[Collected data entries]
-- -- --
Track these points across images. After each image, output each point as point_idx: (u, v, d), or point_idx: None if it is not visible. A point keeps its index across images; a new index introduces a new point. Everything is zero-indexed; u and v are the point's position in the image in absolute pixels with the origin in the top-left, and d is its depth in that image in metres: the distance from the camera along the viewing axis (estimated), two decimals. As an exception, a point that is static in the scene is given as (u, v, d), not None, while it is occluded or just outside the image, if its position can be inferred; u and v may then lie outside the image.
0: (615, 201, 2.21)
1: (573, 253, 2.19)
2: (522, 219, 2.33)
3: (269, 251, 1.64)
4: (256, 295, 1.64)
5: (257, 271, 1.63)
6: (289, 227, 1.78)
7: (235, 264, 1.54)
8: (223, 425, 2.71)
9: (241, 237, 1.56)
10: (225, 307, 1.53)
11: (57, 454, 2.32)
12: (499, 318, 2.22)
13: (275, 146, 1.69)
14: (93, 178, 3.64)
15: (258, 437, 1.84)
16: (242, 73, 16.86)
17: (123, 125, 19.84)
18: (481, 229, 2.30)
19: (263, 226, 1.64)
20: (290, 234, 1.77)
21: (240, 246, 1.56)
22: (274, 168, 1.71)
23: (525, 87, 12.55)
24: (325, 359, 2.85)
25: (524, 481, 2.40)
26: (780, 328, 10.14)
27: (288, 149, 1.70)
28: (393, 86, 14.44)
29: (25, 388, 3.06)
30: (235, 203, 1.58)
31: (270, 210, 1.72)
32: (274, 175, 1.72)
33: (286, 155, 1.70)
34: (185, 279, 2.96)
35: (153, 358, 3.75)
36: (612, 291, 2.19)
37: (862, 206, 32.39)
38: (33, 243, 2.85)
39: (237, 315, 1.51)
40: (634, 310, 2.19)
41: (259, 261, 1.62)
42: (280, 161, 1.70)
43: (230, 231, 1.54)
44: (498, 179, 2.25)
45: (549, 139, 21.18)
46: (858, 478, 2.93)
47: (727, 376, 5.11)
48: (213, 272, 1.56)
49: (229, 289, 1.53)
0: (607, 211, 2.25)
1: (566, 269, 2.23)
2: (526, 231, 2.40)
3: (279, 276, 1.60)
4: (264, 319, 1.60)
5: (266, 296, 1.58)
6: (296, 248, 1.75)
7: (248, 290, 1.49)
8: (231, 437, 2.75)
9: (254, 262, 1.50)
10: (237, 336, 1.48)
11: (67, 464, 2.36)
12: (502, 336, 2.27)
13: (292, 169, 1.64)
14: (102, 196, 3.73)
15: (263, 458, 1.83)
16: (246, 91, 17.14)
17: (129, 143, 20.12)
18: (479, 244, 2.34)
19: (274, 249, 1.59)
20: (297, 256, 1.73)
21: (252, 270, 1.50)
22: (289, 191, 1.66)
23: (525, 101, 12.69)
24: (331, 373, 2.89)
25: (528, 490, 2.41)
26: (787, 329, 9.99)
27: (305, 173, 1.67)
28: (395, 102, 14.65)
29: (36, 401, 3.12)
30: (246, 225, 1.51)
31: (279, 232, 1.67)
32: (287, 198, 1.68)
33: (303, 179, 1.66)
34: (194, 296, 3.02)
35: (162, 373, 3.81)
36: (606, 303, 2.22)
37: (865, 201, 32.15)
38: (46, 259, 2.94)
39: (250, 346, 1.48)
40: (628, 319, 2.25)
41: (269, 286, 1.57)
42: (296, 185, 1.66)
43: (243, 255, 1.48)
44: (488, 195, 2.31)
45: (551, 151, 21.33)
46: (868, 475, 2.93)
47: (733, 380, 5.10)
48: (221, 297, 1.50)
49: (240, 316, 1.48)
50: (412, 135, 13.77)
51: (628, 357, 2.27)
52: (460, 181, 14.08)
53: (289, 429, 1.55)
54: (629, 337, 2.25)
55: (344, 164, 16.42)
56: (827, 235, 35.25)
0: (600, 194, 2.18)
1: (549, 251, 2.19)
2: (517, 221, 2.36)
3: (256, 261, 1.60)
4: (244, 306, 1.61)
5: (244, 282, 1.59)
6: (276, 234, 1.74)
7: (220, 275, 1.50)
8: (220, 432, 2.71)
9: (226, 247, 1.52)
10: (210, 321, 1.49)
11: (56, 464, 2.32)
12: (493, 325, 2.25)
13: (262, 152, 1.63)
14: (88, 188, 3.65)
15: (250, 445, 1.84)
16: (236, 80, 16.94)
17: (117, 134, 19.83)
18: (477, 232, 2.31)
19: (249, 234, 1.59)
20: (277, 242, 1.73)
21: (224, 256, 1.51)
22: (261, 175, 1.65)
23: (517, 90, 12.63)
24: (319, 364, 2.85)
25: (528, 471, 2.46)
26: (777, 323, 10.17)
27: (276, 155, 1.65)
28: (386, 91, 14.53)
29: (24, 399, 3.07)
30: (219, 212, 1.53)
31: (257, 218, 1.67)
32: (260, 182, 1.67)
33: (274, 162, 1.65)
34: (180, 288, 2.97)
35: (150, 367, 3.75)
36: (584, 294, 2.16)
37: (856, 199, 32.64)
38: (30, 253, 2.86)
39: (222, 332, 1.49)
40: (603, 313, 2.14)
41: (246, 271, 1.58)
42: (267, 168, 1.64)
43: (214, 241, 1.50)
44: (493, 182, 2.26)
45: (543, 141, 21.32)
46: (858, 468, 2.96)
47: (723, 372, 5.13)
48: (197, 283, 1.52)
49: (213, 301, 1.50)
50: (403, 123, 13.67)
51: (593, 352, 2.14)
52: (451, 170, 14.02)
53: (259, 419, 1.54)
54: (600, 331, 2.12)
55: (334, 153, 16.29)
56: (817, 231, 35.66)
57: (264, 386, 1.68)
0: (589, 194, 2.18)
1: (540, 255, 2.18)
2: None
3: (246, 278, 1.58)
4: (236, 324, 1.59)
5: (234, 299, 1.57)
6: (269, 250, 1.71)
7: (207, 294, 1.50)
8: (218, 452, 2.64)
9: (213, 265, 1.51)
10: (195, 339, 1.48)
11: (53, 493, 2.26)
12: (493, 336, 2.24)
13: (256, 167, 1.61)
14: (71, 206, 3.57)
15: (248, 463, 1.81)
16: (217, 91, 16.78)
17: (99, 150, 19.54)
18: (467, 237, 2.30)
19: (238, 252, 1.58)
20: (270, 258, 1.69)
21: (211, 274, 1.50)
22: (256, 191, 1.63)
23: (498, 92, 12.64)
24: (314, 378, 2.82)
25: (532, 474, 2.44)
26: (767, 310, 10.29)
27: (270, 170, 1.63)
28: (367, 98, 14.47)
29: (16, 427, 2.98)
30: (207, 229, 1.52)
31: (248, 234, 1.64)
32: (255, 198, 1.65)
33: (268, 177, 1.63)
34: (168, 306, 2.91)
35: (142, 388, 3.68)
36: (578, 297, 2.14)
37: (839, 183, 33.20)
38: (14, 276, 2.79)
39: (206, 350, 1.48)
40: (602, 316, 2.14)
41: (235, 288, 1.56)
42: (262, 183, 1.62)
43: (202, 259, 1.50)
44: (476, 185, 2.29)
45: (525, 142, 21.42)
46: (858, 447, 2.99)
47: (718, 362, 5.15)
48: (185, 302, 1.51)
-- -- --
_What to work on_
The required answer is the exact run of lines above starting at the line with "29: (25, 388, 3.06)" and ending at the line with "48: (213, 272, 1.56)", with both ends present.

_Output for this task_
29: (25, 388, 3.06)
30: (235, 203, 1.58)
31: (270, 210, 1.72)
32: (274, 175, 1.72)
33: (286, 155, 1.70)
34: (185, 279, 2.96)
35: (153, 358, 3.75)
36: (612, 291, 2.19)
37: (862, 206, 32.39)
38: (33, 243, 2.85)
39: (237, 315, 1.51)
40: (634, 310, 2.19)
41: (259, 261, 1.62)
42: (280, 161, 1.70)
43: (230, 231, 1.54)
44: (498, 179, 2.25)
45: (549, 139, 21.18)
46: (858, 478, 2.93)
47: (727, 376, 5.11)
48: (213, 272, 1.56)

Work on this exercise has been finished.